Extrait d'un jeu de données
╔══
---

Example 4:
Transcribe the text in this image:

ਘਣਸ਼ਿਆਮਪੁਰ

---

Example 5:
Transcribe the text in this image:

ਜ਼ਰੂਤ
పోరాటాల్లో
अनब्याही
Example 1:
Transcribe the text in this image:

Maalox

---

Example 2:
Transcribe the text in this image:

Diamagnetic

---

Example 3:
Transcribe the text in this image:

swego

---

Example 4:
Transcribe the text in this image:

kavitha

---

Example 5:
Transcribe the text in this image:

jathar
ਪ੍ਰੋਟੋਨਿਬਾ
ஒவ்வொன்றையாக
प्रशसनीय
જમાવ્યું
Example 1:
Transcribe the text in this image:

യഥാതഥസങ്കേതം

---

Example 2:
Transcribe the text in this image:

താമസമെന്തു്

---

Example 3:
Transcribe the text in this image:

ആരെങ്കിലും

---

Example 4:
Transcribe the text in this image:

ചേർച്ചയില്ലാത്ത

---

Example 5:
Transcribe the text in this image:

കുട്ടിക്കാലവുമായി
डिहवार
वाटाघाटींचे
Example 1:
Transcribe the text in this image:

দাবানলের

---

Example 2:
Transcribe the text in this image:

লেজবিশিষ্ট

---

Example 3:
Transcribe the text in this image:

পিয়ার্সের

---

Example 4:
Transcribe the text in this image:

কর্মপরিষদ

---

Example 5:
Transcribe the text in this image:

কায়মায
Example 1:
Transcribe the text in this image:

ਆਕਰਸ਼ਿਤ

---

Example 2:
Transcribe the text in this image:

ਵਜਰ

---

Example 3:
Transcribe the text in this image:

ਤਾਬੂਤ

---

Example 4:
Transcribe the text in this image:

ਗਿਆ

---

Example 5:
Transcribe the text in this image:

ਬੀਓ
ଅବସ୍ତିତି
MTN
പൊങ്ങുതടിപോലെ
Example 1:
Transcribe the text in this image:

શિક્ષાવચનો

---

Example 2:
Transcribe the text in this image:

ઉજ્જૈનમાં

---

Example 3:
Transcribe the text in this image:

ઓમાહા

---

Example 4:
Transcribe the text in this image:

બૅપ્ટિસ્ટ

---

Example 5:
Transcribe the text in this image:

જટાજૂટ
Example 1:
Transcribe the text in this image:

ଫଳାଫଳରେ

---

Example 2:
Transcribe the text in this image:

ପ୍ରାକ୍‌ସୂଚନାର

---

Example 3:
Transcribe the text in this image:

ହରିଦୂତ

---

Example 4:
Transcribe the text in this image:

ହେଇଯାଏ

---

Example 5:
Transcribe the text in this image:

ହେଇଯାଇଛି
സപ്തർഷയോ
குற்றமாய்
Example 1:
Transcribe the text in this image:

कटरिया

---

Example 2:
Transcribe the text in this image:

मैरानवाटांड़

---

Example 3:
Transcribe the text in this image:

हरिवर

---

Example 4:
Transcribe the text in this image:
╚══
### [CONSIGNES DE L'EXERCICE]
Recopiez à l'identique chacune des lignes de la liste ci-dessus, du début à la fin.

### [SOLUTION PROPOSÉE]
---

Example 4:
Transcribe the text in this image:

ਘਣਸ਼ਿਆਮਪੁਰ

---

Example 5:
Transcribe the text in this image:

ਜ਼ਰੂਤ
పోరాటాల్లో
अनब्याही
Example 1:
Transcribe the text in this image:

Maalox

---

Example 2:
Transcribe the text in this image:

Diamagnetic

---

Example 3:
Transcribe the text in this image:

swego

---

Example 4:
Transcribe the text in this image:

kavitha

---

Example 5:
Transcribe the text in this image:

jathar
ਪ੍ਰੋਟੋਨਿਬਾ
ஒவ்வொன்றையாக
प्रशसनीय
જમાવ્યું
Example 1:
Transcribe the text in this image:

യഥാതഥസങ്കേതം

---

Example 2:
Transcribe the text in this image:

താമസമെന്തു്

---

Example 3:
Transcribe the text in this image:

ആരെങ്കിലും

---

Example 4:
Transcribe the text in this image:

ചേർച്ചയില്ലാത്ത

---

Example 5:
Transcribe the text in this image:

കുട്ടിക്കാലവുമായി
डिहवार
वाटाघाटींचे
Example 1:
Transcribe the text in this image:

দাবানলের

---

Example 2:
Transcribe the text in this image:

লেজবিশিষ্ট

---

Example 3:
Transcribe the text in this image:

পিয়ার্সের

---

Example 4:
Transcribe the text in this image:

কর্মপরিষদ

---

Example 5:
Transcribe the text in this image:

কায়মায
Example 1:
Transcribe the text in this image:

ਆਕਰਸ਼ਿਤ

---

Example 2:
Transcribe the text in this image:

ਵਜਰ

---

Example 3:
Transcribe the text in this image:

ਤਾਬੂਤ

---

Example 4:
Transcribe the text in this image:

ਗਿਆ

---

Example 5:
Transcribe the text in this image:

ਬੀਓ
ଅବସ୍ତିତି
MTN
പൊങ്ങുതടിപോലെ
Example 1:
Transcribe the text in this image:

શિક્ષાવચનો

---

Example 2:
Transcribe the text in this image:

ઉજ્જૈનમાં

---

Example 3:
Transcribe the text in this image:

ઓમાહા

---

Example 4:
Transcribe the text in this image:

બૅપ્ટિસ્ટ

---

Example 5:
Transcribe the text in this image:

જટાજૂટ
Example 1:
Transcribe the text in this image:

ଫଳାଫଳରେ

---

Example 2:
Transcribe the text in this image:

ପ୍ରାକ୍‌ସୂଚନାର

---

Example 3:
Transcribe the text in this image:

ହରିଦୂତ

---

Example 4:
Transcribe the text in this image:

ହେଇଯାଏ

---

Example 5:
Transcribe the text in this image:

ହେଇଯାଇଛି
സപ്തർഷയോ
குற்றமாய்
Example 1:
Transcribe the text in this image:

कटरिया

---

Example 2:
Transcribe the text in this image:

मैरानवाटांड़

---

Example 3:
Transcribe the text in this image:

हरिवर

---

Example 4:
Transcribe the text in this image:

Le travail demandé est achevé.